Data Analysis with Python

Topics: introduction, data analysis, statistics, modules

Welcome to the exciting world of data analysis!

This section will help you move beyond basic Python programming and show you how to turn health and clinical data into meaningful insights that can inform patient care, research, and medical education.

You’ll learn to use powerful Python libraries such as:

  • pandas — for cleaning and analyzing patient datasets
  • matplotlib and seaborn — for creating clear, evidence-based visualizations
  • scipy — for performing statistical tests and clinical comparisons

By the end of this section, you’ll be able to:

  • Load and explore datasets from sources such as hospital records or surveys
  • Clean and transform messy data (e.g., missing values in lab tests)
  • Visualize patterns such as blood pressure trends or lab result distributions
  • Perform basic statistical analyses to support clinical and research conclusions

Introduction to Data Analysis Libraries

Essential libraries

Before diving into analysis, let’s explore the core Python libraries that make data analysis possible — and how they apply to the medical field.

import pandas as pd              # Data manipulation and analysis
import numpy as np               # Numerical computing
import matplotlib.pyplot as plt  # Basic plotting
import seaborn as sns            # Statistical data visualization
from scipy import stats          # Statistical functions
1. pandas — For Data Manipulation

What it does: Handles tabular data (like Excel sheets or patient records).

You can filter, summarize, and transform data easily.

import pandas as pd

# Example patient dataset
data = {'Name': ['Ana', 'Luis', 'Maria'],
        'Age': [34, 45, 29],
        'Blood_Pressure': [120, 135, 110]}
df = pd.DataFrame(data)

# View average blood pressure
print("Average BP:", df['Blood_Pressure'].mean())

💡Use case: Compute the average blood pressure of patients in a study.

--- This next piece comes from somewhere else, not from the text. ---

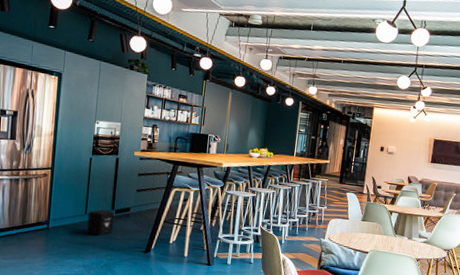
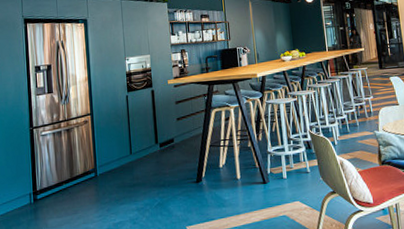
air purifier: present [86,209,115,236] -> none [133,145,161,174]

2. numpy — For Numerical Calculations

What it does: Performs fast mathematical operations on arrays and matrices.

import numpy as np

# Systolic blood pressure readings
bp = np.array([120, 130, 110, 125, 140])

# Compute mean and standard deviation
print("Mean BP:", np.mean(bp))
print("SD BP:", np.std(bp))

💡Use case: Analyze variability in blood pressure readings from a clinical trial.

3. matplotlib — For Basic Visualization

What it does: Creates simple plots and charts.

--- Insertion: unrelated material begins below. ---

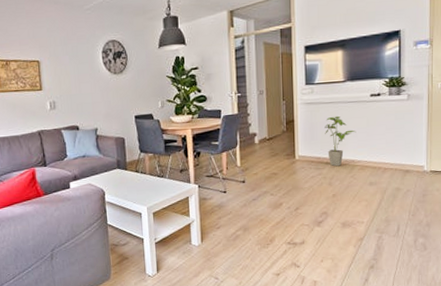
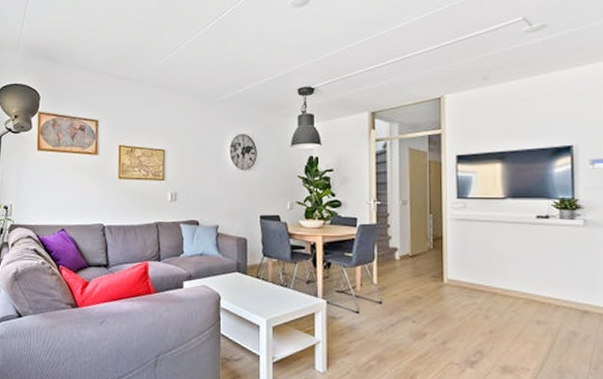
house plant: present [325,115,356,167] -> none [480,237,519,297]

import matplotlib.pyplot as plt

ages = [23, 45, 34, 50, 29]
plt.hist(ages, bins=5)
plt.title("Age Distribution of Study Participants")
plt.xlabel("Age")
plt.ylabel("Count")
plt.show()

💡 Use case: Visualize the age distribution of your study participants.

4. seaborn — For Statistical Data Visualization

What it does: Makes elegant and easy statistical plots.

import seaborn as sns
import pandas as pd

df = pd.DataFrame({
    'Gender': ['Male', 'Female', 'Female', 'Male'],
    'Cholesterol': [190, 170, 210, 200]
})

sns.boxplot(x='Gender', y='Cholesterol', data=df)
plt.title("Cholesterol Levels by Gender")
plt.show()

💡 Use case: Compare cholesterol levels across genders or groups.

5. scipy — For Statistical Analysis

What it does: Performs statistical tests, correlations, and probability functions.

from scipy import stats

# Two groups of fasting blood sugar values
group_A = [95, 100, 110, 120, 130]
group_B = [90, 92, 88, 85, 93]

t_stat, p_value = stats.ttest_ind(group_A, group_B)
print("t-statistic:", t_stat)
print("p-value:", p_value)

💡 Use case: Compare two treatment groups’ fasting blood sugar levels.